Institut Curie, PSL Research University, F-75005 Paris, France.
INSERM, U900, F-75005 Paris, France.
PLoS Comput Biol. 2020 Feb 18;16(2):e1007652. doi: 10.1371/journal.pcbi.1007652. eCollection 2020 Feb.
English Wikipedia, containing more than five millions articles, has approximately eleven thousands web pages devoted to proteins or genes most of which were generated by the Gene Wiki project. These pages contain information about interactions between proteins and their functional relationships. At the same time, they are interconnected with other Wikipedia pages describing biological functions, diseases, drugs and other topics curated by independent, not coordinated collective efforts. Therefore, Wikipedia contains a directed network of protein functional relations or physical interactions embedded into the global network of the encyclopedia terms, which defines hidden (indirect) functional proximity between proteins. We applied the recently developed reduced Google Matrix (REGOMAX) algorithm in order to extract the network of hidden functional connections between proteins in Wikipedia. In this network we discovered tight communities which reflect areas of interest in molecular biology or medicine and can be considered as definitions of biological functions shaped by collective intelligence. Moreover, by comparing two snapshots of Wikipedia graph (from years 2013 and 2017), we studied the evolution of the network of direct and hidden protein connections. We concluded that the hidden connections are more dynamic compared to the direct ones and that the size of the hidden interaction communities grows with time. We recapitulate the results of Wikipedia protein community analysis and annotation in the form of an interactive online map, which can serve as a portal to the Gene Wiki project.

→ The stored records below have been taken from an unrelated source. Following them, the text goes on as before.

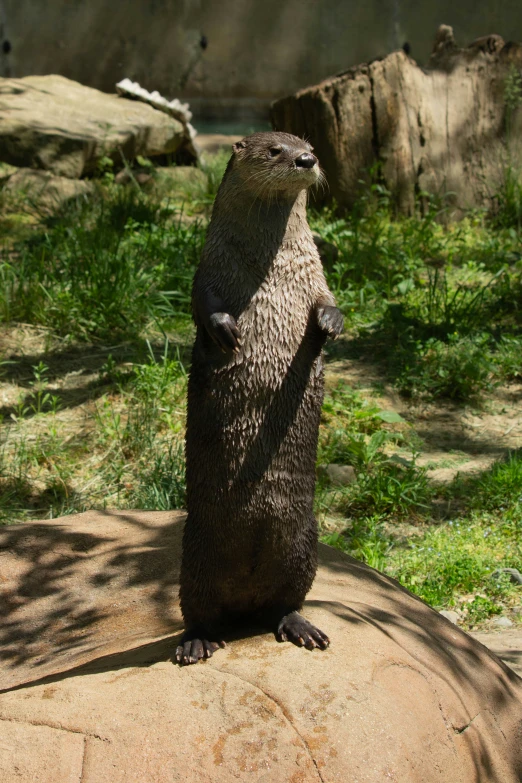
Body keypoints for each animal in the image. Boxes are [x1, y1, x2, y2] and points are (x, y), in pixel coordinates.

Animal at [177, 132, 344, 664]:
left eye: (309, 145)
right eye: (274, 150)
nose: (307, 160)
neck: (269, 269)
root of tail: (244, 606)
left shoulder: (316, 272)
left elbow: (329, 300)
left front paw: (330, 322)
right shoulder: (208, 267)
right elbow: (202, 303)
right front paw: (227, 330)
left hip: (305, 542)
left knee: (286, 600)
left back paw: (300, 626)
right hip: (196, 553)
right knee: (197, 608)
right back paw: (197, 641)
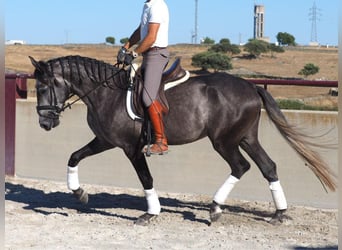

英文维基百科拥有超过 500 万篇文章,其中约有 11000 个网页专门介绍蛋白质或基因,这些网页大部分由基因维基项目生成。这些网页包含了关于蛋白质之间相互作用及其功能关系的信息。同时,它们与其他维基百科页面相互连接,这些页面描述了生物功能、疾病、药物和其他由独立、非协调的集体努力策展的主题。因此,维基百科包含了一个嵌入到百科全书术语的全球网络中的蛋白质功能关系或物理相互作用的有向网络,该网络定义了蛋白质之间隐藏(间接)功能的接近度。我们应用了最近开发的简化 Google 矩阵(REGOMAX)算法,以提取维基百科中蛋白质之间隐藏功能连接的网络。在这个网络中,我们发现了紧密的社区,它们反映了分子生物学或医学领域的兴趣领域,可以被视为由集体智慧塑造的生物功能定义。此外,通过比较维基百科图的两个快照(来自 2013 年和 2017 年),我们研究了直接和隐藏蛋白质连接的网络的演变。我们得出结论,隐藏连接比直接连接更具动态性,并且隐藏交互社区的大小随着时间的推移而增长。我们以互动在线地图的形式总结了维基百科蛋白质社区分析和注释的结果,该地图可以作为基因维基项目的门户。